Frequently Asked Questions
Do I need to have listened to Rivals! 1 and 2 before this one?
No. Each volume in the Rivals! series is fully self-contained. The four feuds covered in this third installment have no narrative connection to the stories in the earlier volumes. You can start anywhere in the series.
Is the Billie Jean King segment appropriate for younger listeners, given its gender politics content?

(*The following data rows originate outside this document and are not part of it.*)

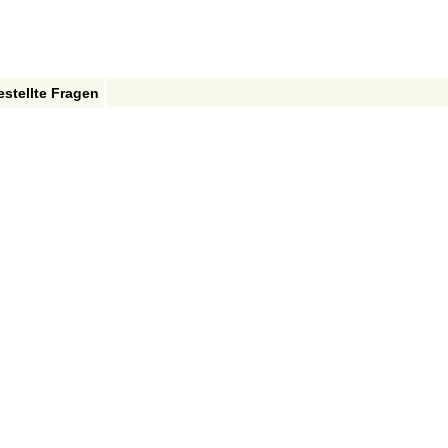
estellte Fragen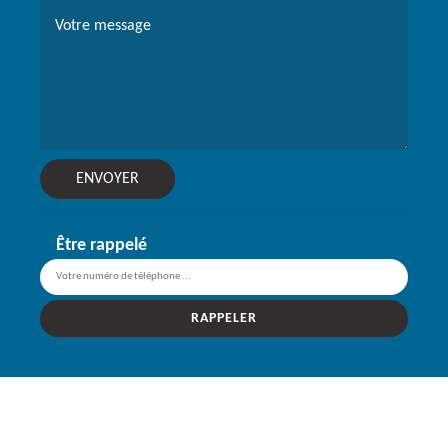
Être rappelé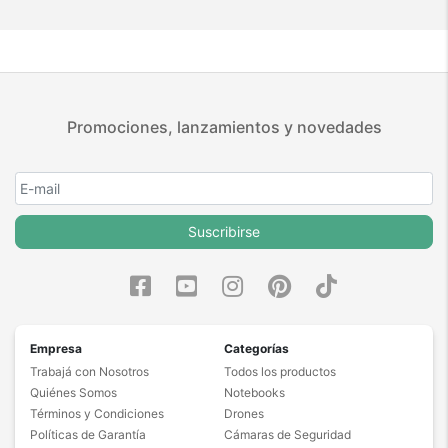
Promociones, lanzamientos y novedades
Suscribirse
Empresa
Categorías
Trabajá con Nosotros
Todos los productos
Quiénes Somos
Notebooks
Términos y Condiciones
Drones
Políticas de Garantía
Cámaras de Seguridad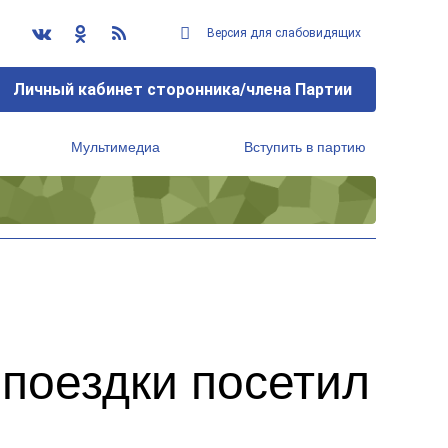
Версия для слабовидящих
Личный кабинет сторонника/члена Партии
Мультимедиа
Вступить в партию
Региональный исполнительный комитет
поездки посетил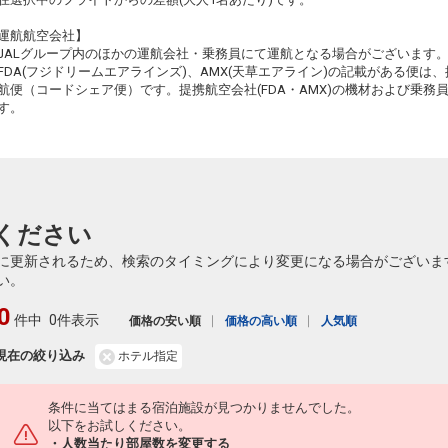
札幌
広島
運航航空会社】
(新千歳)
+19,200円
518便
26
21:15
JALグループ内のほかの運航会社・乗務員にて運航となる場合がございます
17:00
乗継便あり
乗継
FDA(フジドリームエアラインズ)、AMX(天草エアライン)の記載がある便は、提
クラスJを利用する
― 円
航便（コードシェア便）です。提携航空会社(FDA・AMX)の機材および乗
す。
札幌
広島
(新千歳)
6
+19,200円
520便
26
21:15
17:15
乗継便あり
乗継
クラスJを利用する
+49,800円
3
26
ください
乗継
に更新されるため、検索のタイミングにより変更になる場合がございま
い。
0
26
件中
0件表示
価格の安い順
価格の高い順
人気順
乗継
現在の絞り込み
ホテル指定
条件に当てはまる宿泊施設が見つかりませんでした。
以下をお試しください。
・人数当たり部屋数を変更する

Yes. McCormick discusses the cultural significance of the 1973 Battle of the Sexes match in terms that are age-appropriate for eight and up. The segment explains what was at stake for women in sports without any content that would concern most parents. It’s a thoughtful treatment of a genuinely important moment.
How does Cary Hite’s narration compare to the other volumes in the series?
The Rivals! series has used a different narrator for each volume. Hite brings a controlled, dry comic delivery that suits the material well. He handles the tonal shifts between comedy and genuine historical drama effectively. Listeners who enjoyed the previous volumes’ narrators should find Hite’s work equally engaging, though his style is slightly more understated.
Is the Kellogg segment really about breakfast cereal, or is it mostly about their family feud?
Both, inseparably. The corn flakes origin story and the brotherly feud are the same story. John Harvey Kellogg ran a health sanitarium with genuinely eccentric dietary beliefs, and his brother Will commercialized their accidental food invention over John Harvey’s objections. The feud produced the cereal industry. McCormick traces both threads simultaneously.